Problem: The line bearing "[609,263,724,278] (neighbourhoods) ->", together with all lines after it to the end of the material, should be repeated exactly; leave out everything else.
BEGIN
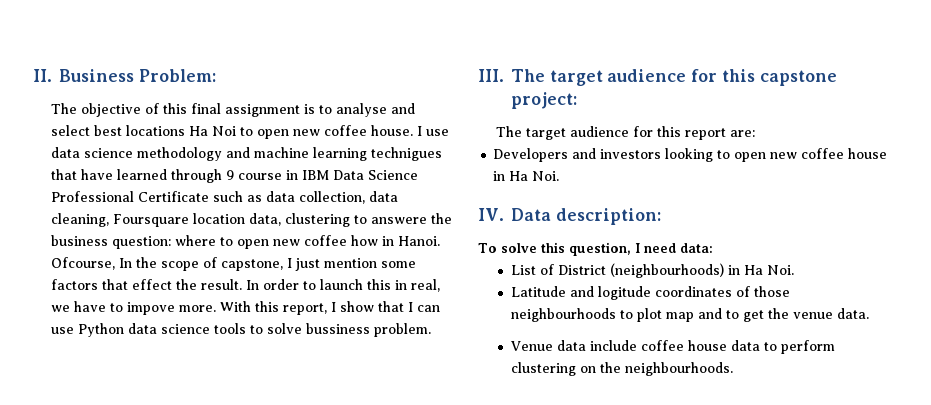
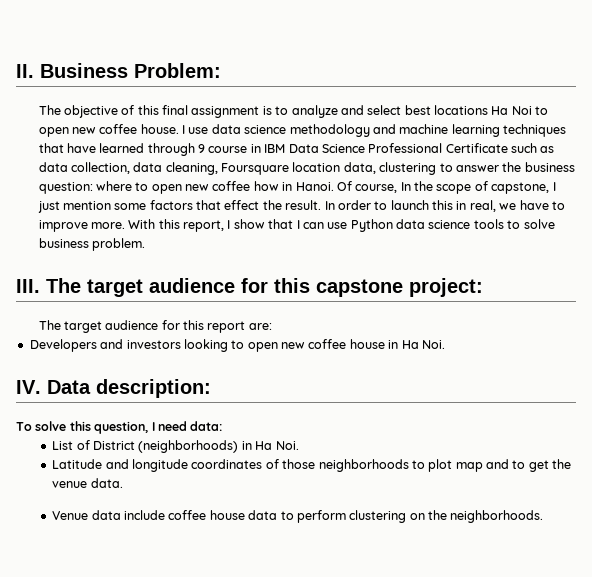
[335,103,387,117] analyse -> [291,105,338,118] analyze
[370,147,442,161] technigues -> [503,124,567,137] techniques
[370,217,427,224] answere -> [455,165,499,172] answer
[50,257,115,270] Ofcourse, -> [336,181,398,193] Of course,
[126,302,175,315] impove -> [38,220,88,232] improve
[305,323,370,334] bussiness -> [38,238,89,248] business
[609,263,724,278] (neighbourhoods) -> [138,440,239,453] (neighborhoods)
[597,286,651,300] logitude -> [132,459,189,472] longitude
[510,308,616,322] neighbourhoods -> [318,459,409,472] neighborhoods
[624,362,733,376] neighbourhoods. -> [450,510,544,523] neighborhoods.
END
Exercise result:
[609,263,724,278] (neighbourhoods) -> [138,440,239,453] (neighborhoods)
[597,286,651,300] logitude -> [132,459,189,472] longitude
[510,308,616,322] neighbourhoods -> [318,459,409,472] neighborhoods
[624,362,733,376] neighbourhoods. -> [450,510,544,523] neighborhoods.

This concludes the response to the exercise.